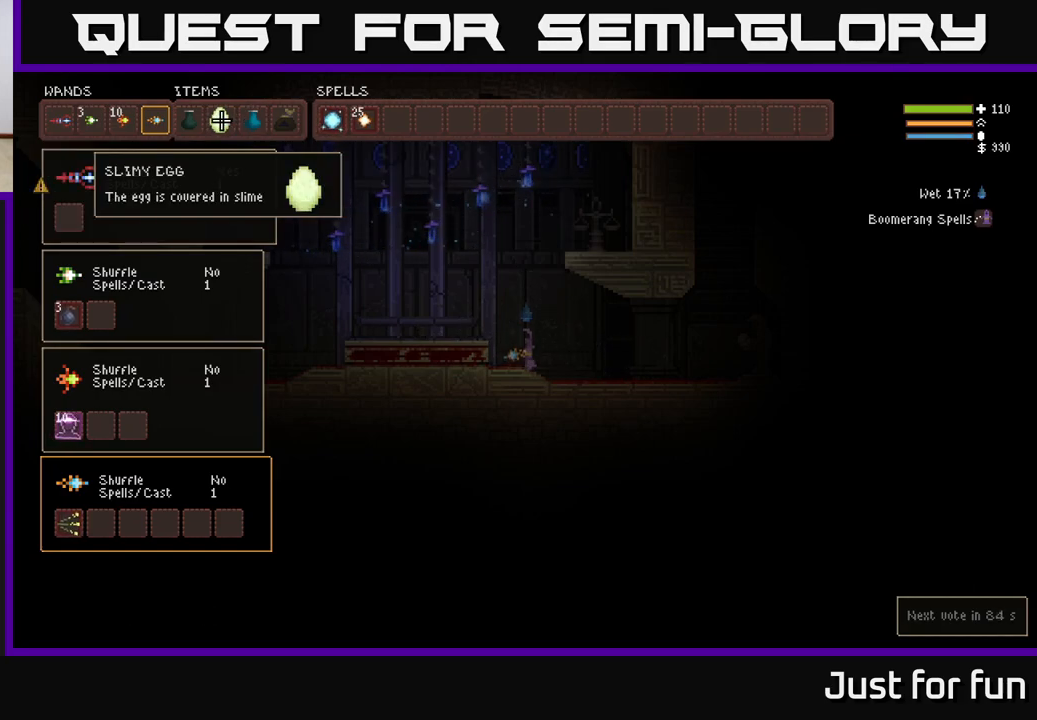
{"buttons": [], "left_stick": "center", "right_stick": "center", "events": []}
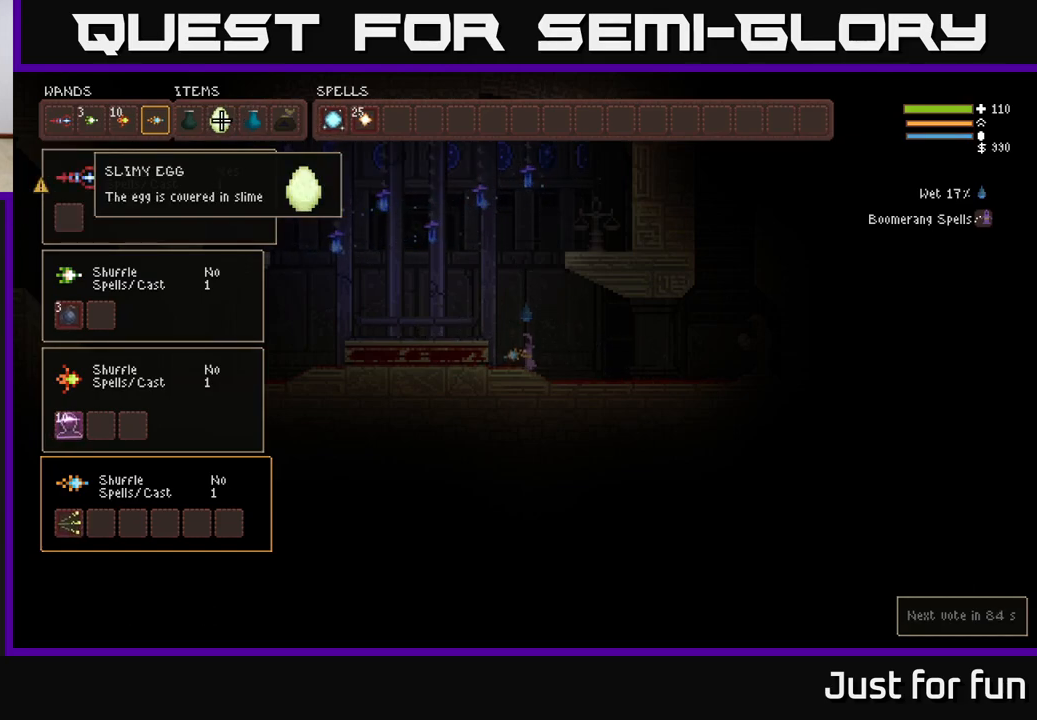
{"buttons": [], "left_stick": "center", "right_stick": "center", "events": []}
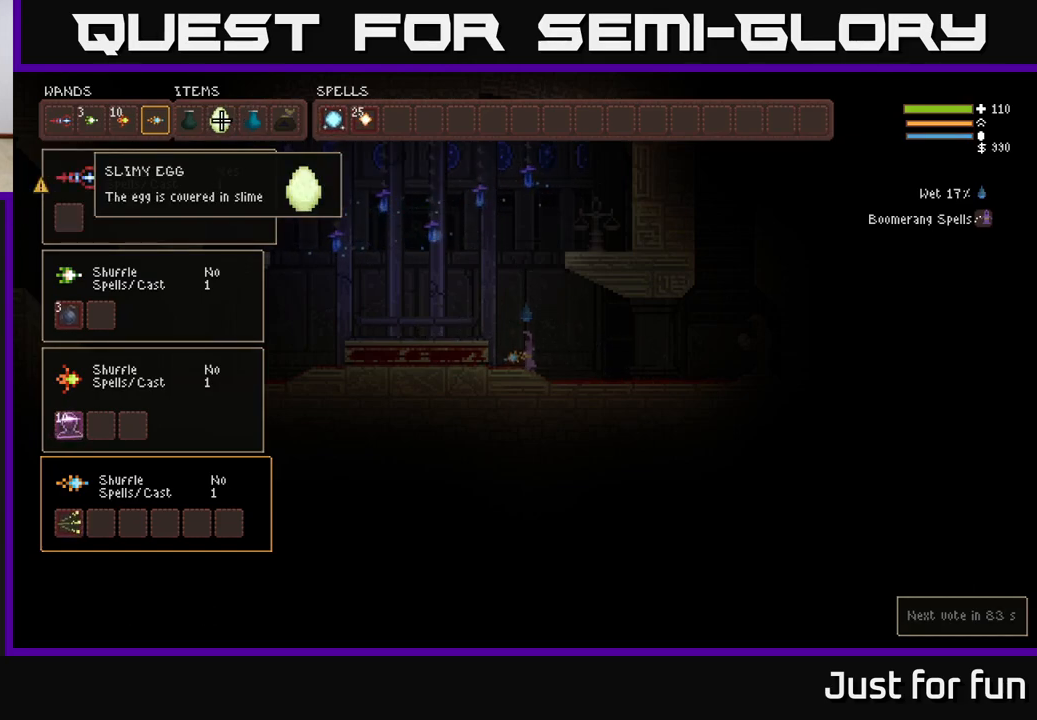
{"buttons": [], "left_stick": "center", "right_stick": "center", "events": [[17, "DPAD_LEFT", "down"], [100, "DPAD_LEFT", "up"], [317, "SELECT", "down"], [417, "SELECT", "up"]]}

_____

__Work to be completed__
From the first line to the last, set down the data exactly, without the pictures.

__Response area__
{"buttons": [], "left_stick": "center", "right_stick": "center", "events": []}
{"buttons": [], "left_stick": "center", "right_stick": "center", "events": []}
{"buttons": [], "left_stick": "center", "right_stick": "center", "events": [[17, "DPAD_LEFT", "down"], [100, "DPAD_LEFT", "up"], [317, "SELECT", "down"], [417, "SELECT", "up"]]}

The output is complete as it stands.